▶ Request 1
Translate this sentence from the guide on Seller's Discretionary Earnings into Spanish: "Seller's Discretionary Earnings represents the total financial benefit a single owner-operator receives from the business."
▶ Request 2
Pick up the guide on Seller's Discretionary Earnings after its final sentence and keep writing it.

▶ Selected text
□ □ □ □ □ □ □

Education
What Is Seller's Discretionary Earnings (SDE)? A Simple Guide
If you're thinking about selling your business, you'll hear the term "SDE" constantly. Seller's Discretionary Earnings is the foundation of how most small businesses are valued.
Here's what you need to know.
What Is SDE?
Seller's Discretionary Earnings represents the total financial benefit a single owner-operator receives from the business. It's the "true" cash flow available to an owner.
The simple formula:
Net Income + Owner's Salary + Owner Benefits + Interest + Depreciation + One-Time Expenses = SDE
Why add these back? Because a new owner will have their own salary, their own benefits, their own debt structure. SDE normalizes the business to show what's actually available.
Calculating SDE: Step by Step
Start with your net income from your tax return or P&L. Then add back:
Owner's compensation:
- Salary and wages paid to you
- Payroll taxes on your salary
- Health insurance (if paid by the business)
- Retirement contributions
- Any other owner benefits
Interest and depreciation:
- Interest expense (the buyer will have their own financing)

□ □ □ □ □ □ □

(Stored records)
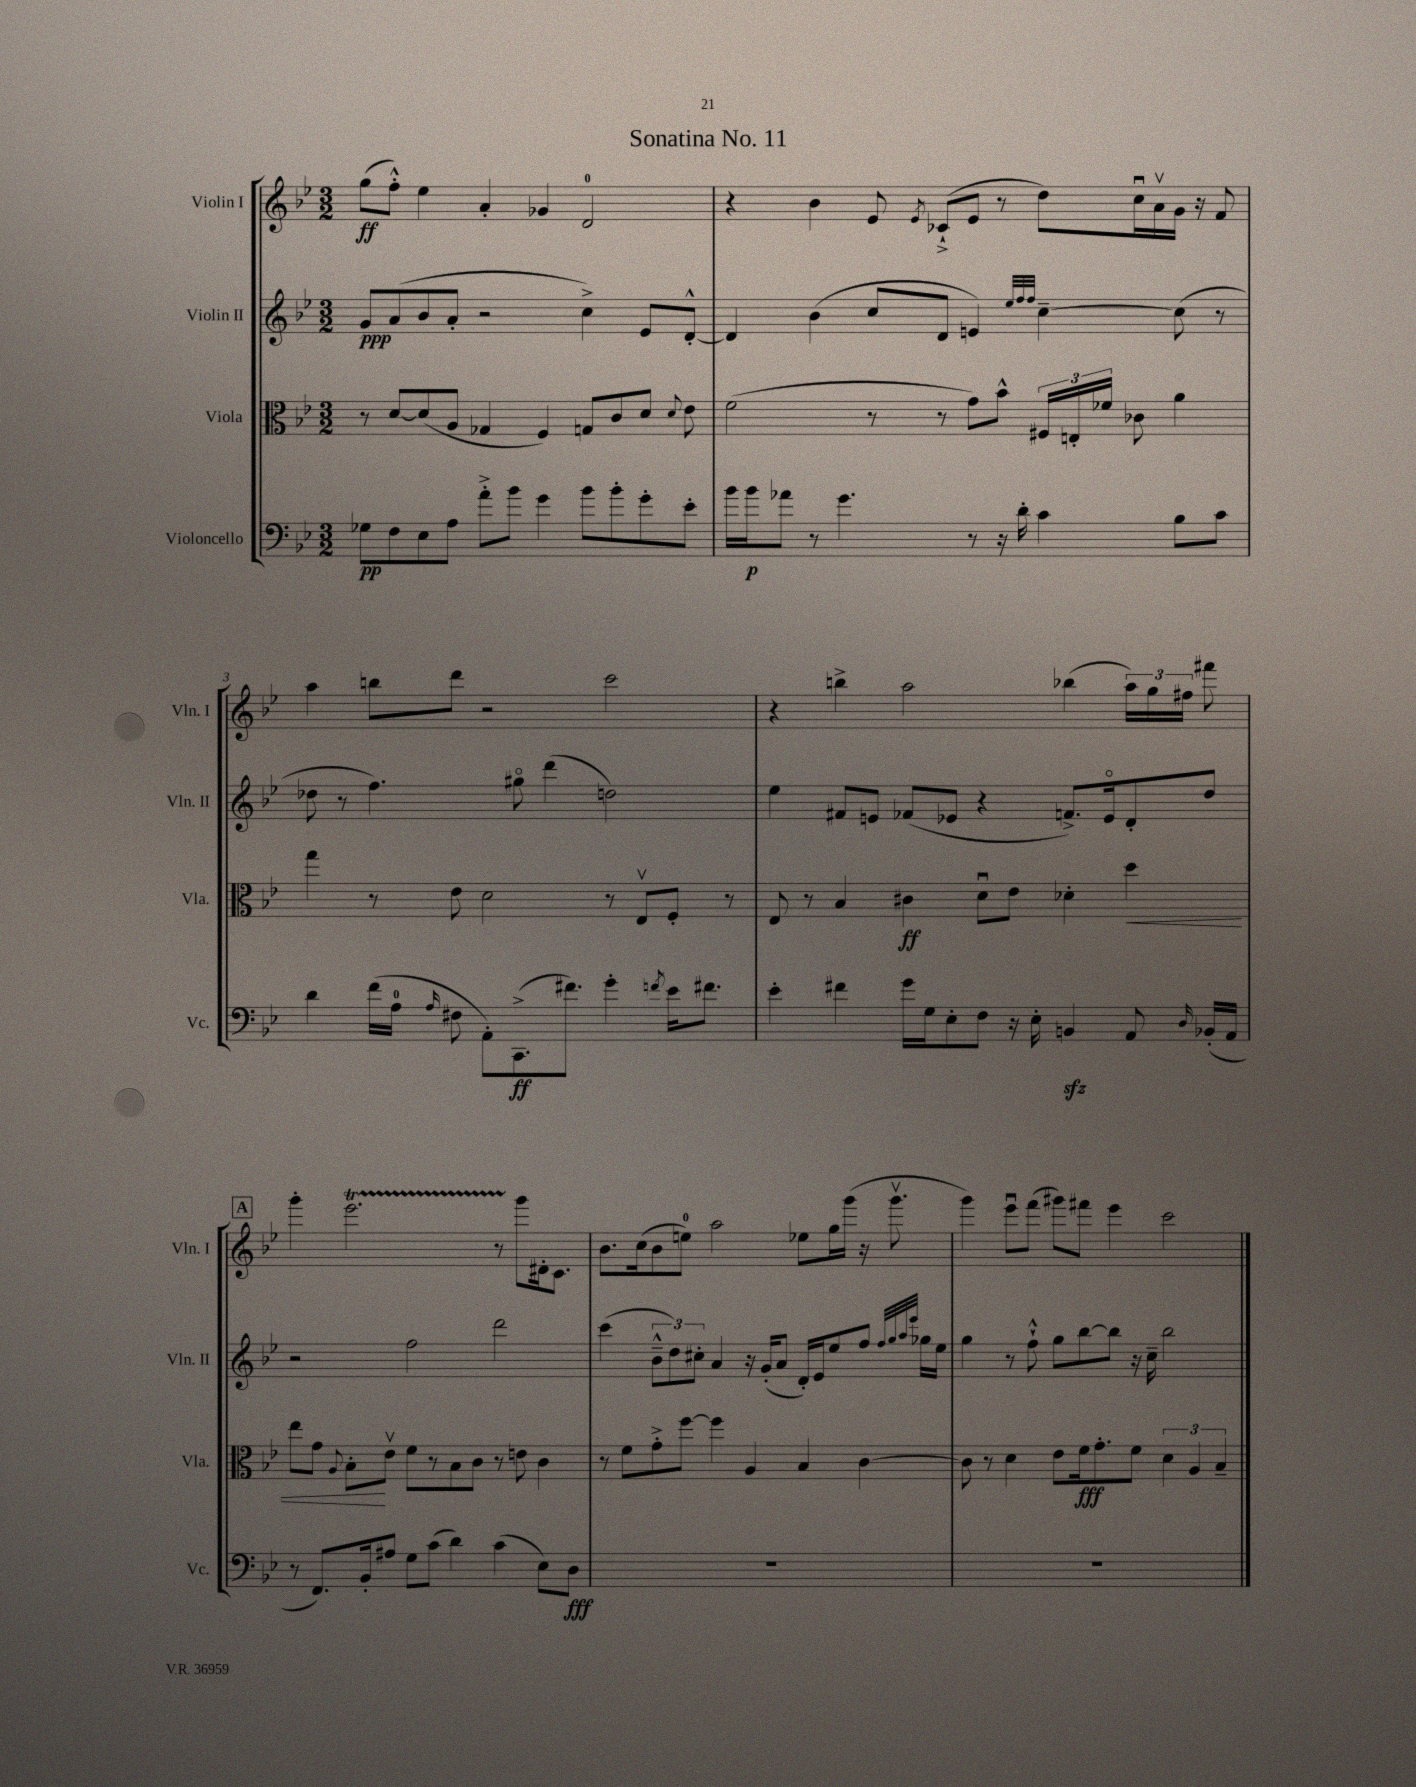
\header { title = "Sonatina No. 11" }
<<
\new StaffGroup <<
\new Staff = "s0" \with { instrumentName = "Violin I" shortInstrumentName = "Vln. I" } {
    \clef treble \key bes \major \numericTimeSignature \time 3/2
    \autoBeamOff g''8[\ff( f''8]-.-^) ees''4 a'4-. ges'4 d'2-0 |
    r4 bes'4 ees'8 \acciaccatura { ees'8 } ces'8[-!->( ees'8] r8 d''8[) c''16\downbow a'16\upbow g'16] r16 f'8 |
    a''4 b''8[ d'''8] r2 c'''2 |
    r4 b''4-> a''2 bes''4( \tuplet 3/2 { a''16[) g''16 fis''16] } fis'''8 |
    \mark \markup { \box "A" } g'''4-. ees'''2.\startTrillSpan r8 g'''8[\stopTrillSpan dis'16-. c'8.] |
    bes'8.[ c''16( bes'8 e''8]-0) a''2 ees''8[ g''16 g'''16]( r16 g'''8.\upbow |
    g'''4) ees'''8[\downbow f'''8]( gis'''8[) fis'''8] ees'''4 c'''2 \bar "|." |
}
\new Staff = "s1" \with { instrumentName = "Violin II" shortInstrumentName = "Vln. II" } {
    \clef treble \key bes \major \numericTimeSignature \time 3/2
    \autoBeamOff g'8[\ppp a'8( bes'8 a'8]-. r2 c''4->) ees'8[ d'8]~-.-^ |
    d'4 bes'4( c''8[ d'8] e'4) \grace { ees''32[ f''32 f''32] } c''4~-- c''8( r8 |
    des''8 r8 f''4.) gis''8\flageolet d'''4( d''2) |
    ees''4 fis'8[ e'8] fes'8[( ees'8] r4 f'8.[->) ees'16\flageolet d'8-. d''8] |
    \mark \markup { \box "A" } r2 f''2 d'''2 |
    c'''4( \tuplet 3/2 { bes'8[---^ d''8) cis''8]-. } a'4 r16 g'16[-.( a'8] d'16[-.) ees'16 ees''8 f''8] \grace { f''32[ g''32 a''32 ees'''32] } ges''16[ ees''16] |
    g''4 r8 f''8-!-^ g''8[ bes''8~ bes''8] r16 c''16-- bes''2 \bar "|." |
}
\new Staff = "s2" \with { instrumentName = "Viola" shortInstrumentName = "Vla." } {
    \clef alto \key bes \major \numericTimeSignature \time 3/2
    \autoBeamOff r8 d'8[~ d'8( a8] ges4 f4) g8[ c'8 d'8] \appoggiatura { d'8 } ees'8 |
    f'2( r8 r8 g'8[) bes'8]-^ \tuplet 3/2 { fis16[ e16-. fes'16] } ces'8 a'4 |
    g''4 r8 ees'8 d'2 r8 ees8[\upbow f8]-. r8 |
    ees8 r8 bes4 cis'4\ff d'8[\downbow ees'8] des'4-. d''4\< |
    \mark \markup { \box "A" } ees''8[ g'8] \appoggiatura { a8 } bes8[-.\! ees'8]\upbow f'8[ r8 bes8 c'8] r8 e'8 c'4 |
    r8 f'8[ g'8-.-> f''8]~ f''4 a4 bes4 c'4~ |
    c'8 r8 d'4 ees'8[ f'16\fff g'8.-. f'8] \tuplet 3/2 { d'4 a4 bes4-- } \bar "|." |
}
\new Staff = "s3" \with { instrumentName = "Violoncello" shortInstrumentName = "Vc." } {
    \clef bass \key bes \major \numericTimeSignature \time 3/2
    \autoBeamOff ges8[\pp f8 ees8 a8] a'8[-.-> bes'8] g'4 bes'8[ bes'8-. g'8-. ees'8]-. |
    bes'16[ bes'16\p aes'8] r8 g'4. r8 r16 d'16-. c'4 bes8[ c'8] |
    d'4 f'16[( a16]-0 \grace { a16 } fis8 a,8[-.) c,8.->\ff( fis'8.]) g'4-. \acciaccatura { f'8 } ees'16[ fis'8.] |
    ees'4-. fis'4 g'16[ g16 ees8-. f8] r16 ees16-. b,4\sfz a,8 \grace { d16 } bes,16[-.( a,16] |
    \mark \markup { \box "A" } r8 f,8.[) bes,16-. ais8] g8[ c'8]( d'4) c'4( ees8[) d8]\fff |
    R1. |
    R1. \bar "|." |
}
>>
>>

□ □ □ □ □ □ □

▶ Written response 1
Las ganancias discrecionales del vendedor representan el beneficio financiero total que un único propietario-operador recibe del negocio.

▶ Written response 2
- Depreciation and amortization (non-cash expenses)
One-time and non-recurring expenses:
- Legal fees for a one-time lawsuit
- Moving or relocation costs
- Major repairs that won't recur
- Consulting fees for specific projects
Personal expenses run through the business:
- Personal vehicle expenses beyond business use
- Travel that wasn't business-related
- Meals and entertainment beyond normal business
- Family cell phones or other personal items
Expenses that won't continue:
- Salary for a family member who doesn't really work there
- Above-market rent if you own the building
- Donations or sponsorships at your discretion
Example Calculation
Let's say your P&L shows:
- Net Income: $80,000
- Owner's Salary: $120,000
- Owner's Health Insurance: $15,000
- Interest Expense: $5,000
- Depreciation: $20,000
- One-time legal fees: $10,000
- Personal car expenses: $8,000
- Wife on payroll (doesn't work): $30,000
SDE = $80K + $120K + $15K + $5K + $20K + $10K + $8K + $30K = $288,000
This business produces $288,000 in SDE, even though the tax return shows only $80,000 in net income.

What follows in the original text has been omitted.